Welcome to WebmasterWorld Guest from 23.20.215.116

Forum Moderators: Robert Charlton & aakk9999 & andy langton & goodroi

Message Too Old, No Replies

Google indexing robots.txt file

     
11:19 am on Oct 5, 2006 (gmt 0)

Junior Member

10+ Year Member

joined:July 2, 2003
posts:112
votes: 0


Interesting to see that Google has indexed and cached robots.txt file of reputed websites like nytimes, BBC and Google itself...

[google.com...]

11:38 am on Oct 5, 2006 (gmt 0)

Administrator from US 

WebmasterWorld Administrator brett_tabke is a WebmasterWorld Top Contributor of All Time 10+ Year Member Top Contributors Of The Month

joined:Sept 21, 1999
posts:38060
votes: 13


ya, mentioned alot in the 4 years they've been doing it.
12:02 pm on Oct 5, 2006 (gmt 0)

Junior Member

10+ Year Member

joined:Nov 30, 2004
posts:42
votes: 0


Is that because of the text/html mime-type in stead of the text/plain that it should be?
7:47 pm on Oct 5, 2006 (gmt 0)

Senior Member

WebmasterWorld Senior Member g1smd is a WebmasterWorld Top Contributor of All Time 10+ Year Member Top Contributors Of The Month

joined:July 3, 2002
posts:18903
votes: 0


It's because someone somewhere links to that file, so they treat it as content as well as its true purpose.
2:08 am on Oct 6, 2006 (gmt 0)

Full Member

10+ Year Member

joined:Jan 14, 2006
posts:222
votes: 0


It's because someone somewhere links to that file, so they treat it as content as well as its true purpose.

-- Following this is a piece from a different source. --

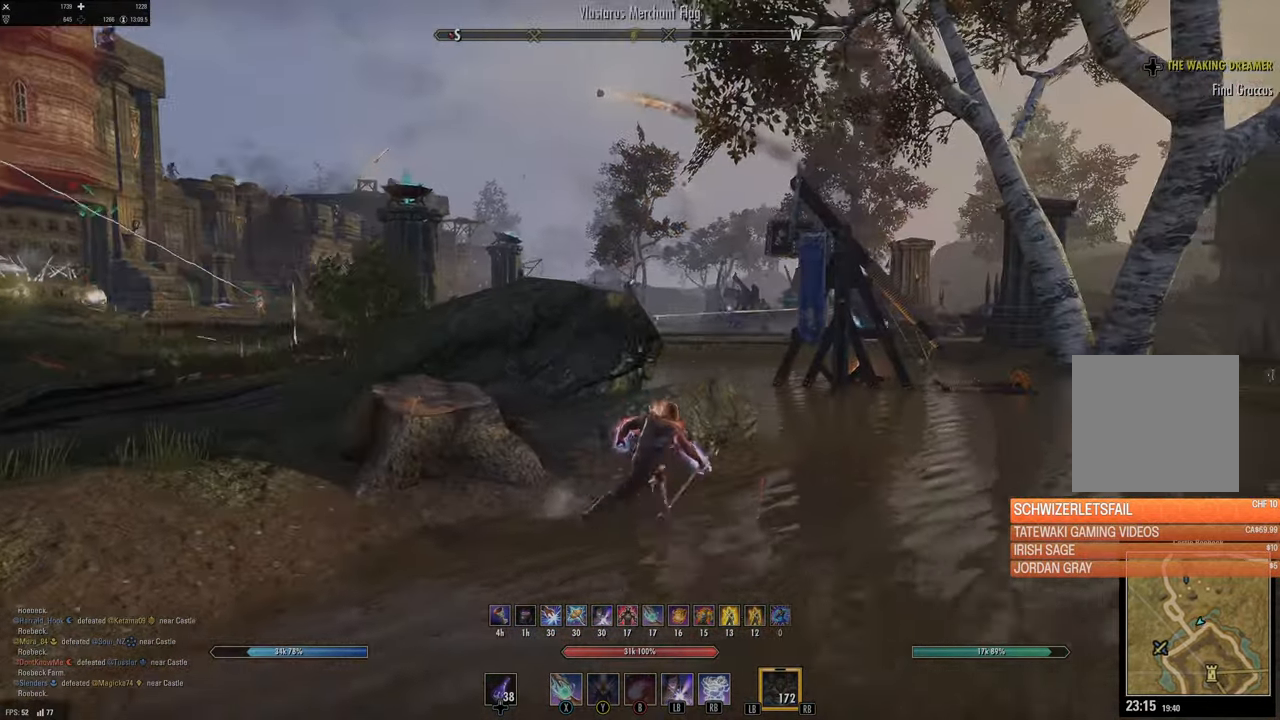
{"buttons": [], "left_stick": "up-right", "right_stick": "center", "events": [[133, "left_stick", "up-right"], [216, "right_stick", "center"]]}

The best example is in the search results you posted. #1 is Wikipedia expaining robots.txt. #2 is the White House robots.txt itself.

Look again at at the Wiki article and you'll see they link to the White House robots.txt

3:23 am on Oct 6, 2006 (gmt 0)

New User

10+ Year Member

joined:Dec 30, 2004
posts:28
votes: 0


Why Google database show robots.txt file?
3:38 am on Oct 6, 2006 (gmt 0)

Senior Member

WebmasterWorld Senior Member 10+ Year Member

joined:Sept 17, 2002
posts:2251
votes: 0


Why Google database show robots.txt file?

That sure seems like an obvious question to me too. It seems like it would be simple enough for Google to implement. Is anyone really interested in seeing the contents of a robots.txt file in their SE results?
4:00 am on Oct 6, 2006 (gmt 0)

Preferred Member

10+ Year Member

joined:Feb 10, 2006
posts:627
votes: 0


Number 4 is BT's robots.txt blog :)
number 5 is google's own robots txt file


Webmasterworld: Robots.txt
Brett Tabke experiments with writing a weblog in a text file usually read only by robots. Trenchant commentary on the world of search engine marketing.
www.webmasterworld.com/robots.txt - 2k - Cached - Similar pages

google's robots txt - [ Translate this page ]
User-agent: * Allow: /searchhistory/ Disallow: /news?output=xhtml& Allow: /news?output=xhtml Disallow: /search Disallow: /groups Disallow: /images Disallow: ...
www.google.com/robots.txt - 3k - Cached - Similar pages

4:23 am on Oct 6, 2006 (gmt 0)

Junior Member

10+ Year Member

joined:Aug 1, 2006
posts:112
votes: 0


It's one of the few ways that Brett will have his blog found.